[Opening Available records section]
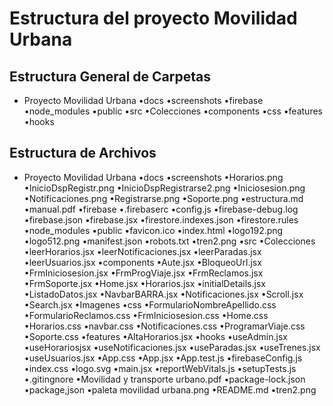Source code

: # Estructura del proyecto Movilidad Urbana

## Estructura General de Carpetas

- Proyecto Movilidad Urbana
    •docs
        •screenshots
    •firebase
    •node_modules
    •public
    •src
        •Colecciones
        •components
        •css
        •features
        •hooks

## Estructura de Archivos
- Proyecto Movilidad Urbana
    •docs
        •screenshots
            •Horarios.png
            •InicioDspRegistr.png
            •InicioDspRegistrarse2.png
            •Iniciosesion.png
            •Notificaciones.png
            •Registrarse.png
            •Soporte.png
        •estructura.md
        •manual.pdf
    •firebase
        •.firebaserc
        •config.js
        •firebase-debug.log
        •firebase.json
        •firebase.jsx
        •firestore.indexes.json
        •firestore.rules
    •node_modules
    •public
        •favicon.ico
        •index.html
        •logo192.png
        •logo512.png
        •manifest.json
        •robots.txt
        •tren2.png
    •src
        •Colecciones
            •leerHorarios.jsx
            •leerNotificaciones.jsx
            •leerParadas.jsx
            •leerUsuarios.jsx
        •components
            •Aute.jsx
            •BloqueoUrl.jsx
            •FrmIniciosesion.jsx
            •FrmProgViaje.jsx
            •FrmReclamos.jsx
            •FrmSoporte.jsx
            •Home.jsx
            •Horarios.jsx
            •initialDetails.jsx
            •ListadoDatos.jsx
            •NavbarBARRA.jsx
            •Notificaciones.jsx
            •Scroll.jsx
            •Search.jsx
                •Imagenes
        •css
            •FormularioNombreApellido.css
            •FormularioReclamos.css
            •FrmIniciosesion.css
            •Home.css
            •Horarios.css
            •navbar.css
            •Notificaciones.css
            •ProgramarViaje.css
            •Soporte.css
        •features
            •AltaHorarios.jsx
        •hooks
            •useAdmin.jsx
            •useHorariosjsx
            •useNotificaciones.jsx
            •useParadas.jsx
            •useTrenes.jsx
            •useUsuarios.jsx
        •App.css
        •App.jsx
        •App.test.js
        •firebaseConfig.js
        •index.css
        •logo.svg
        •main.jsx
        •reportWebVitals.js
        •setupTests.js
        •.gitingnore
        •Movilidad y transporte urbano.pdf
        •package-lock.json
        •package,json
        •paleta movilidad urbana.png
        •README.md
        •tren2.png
[Closing Available records section]
Brief:
From the first record to the last, restate everything exactly but omit the pictures.

Output of the exercise:
Source code

: # Estructura del proyecto Movilidad Urbana

## Estructura General de Carpetas

- Proyecto Movilidad Urbana
    •docs
        •screenshots
    •firebase
    •node_modules
    •public
    •src
        •Colecciones
        •components
        •css
        •features
        •hooks

## Estructura de Archivos
- Proyecto Movilidad Urbana
    •docs
        •screenshots
            •Horarios.png
            •InicioDspRegistr.png
            •InicioDspRegistrarse2.png
            •Iniciosesion.png
            •Notificaciones.png
            •Registrarse.png
            •Soporte.png
        •estructura.md
        •manual.pdf
    •firebase
        •.firebaserc
        •config.js
        •firebase-debug.log
        •firebase.json
        •firebase.jsx
        •firestore.indexes.json
        •firestore.rules
    •node_modules
    •public
        •favicon.ico
        •index.html
        •logo192.png
        •logo512.png
        •manifest.json
        •robots.txt
        •tren2.png
    •src
        •Colecciones
            •leerHorarios.jsx
            •leerNotificaciones.jsx
            •leerParadas.jsx
            •leerUsuarios.jsx
        •components
            •Aute.jsx
            •BloqueoUrl.jsx
            •FrmIniciosesion.jsx
            •FrmProgViaje.jsx
            •FrmReclamos.jsx
            •FrmSoporte.jsx
            •Home.jsx
            •Horarios.jsx
            •initialDetails.jsx
            •ListadoDatos.jsx
            •NavbarBARRA.jsx
            •Notificaciones.jsx
            •Scroll.jsx
            •Search.jsx
                •Imagenes
        •css
            •FormularioNombreApellido.css
            •FormularioReclamos.css
            •FrmIniciosesion.css
            •Home.css
            •Horarios.css
            •navbar.css
            •Notificaciones.css
            •ProgramarViaje.css
            •Soporte.css
        •features
            •AltaHorarios.jsx
        •hooks
            •useAdmin.jsx
            •useHorariosjsx
            •useNotificaciones.jsx
            •useParadas.jsx
            •useTrenes.jsx
            •useUsuarios.jsx
        •App.css
        •App.jsx
        •App.test.js
        •firebaseConfig.js
        •index.css
        •logo.svg
        •main.jsx
        •reportWebVitals.js
        •setupTests.js
        •.gitingnore
        •Movilidad y transporte urbano.pdf
        •package-lock.json
        •package,json
        •paleta movilidad urbana.png
        •README.md
        •tren2.png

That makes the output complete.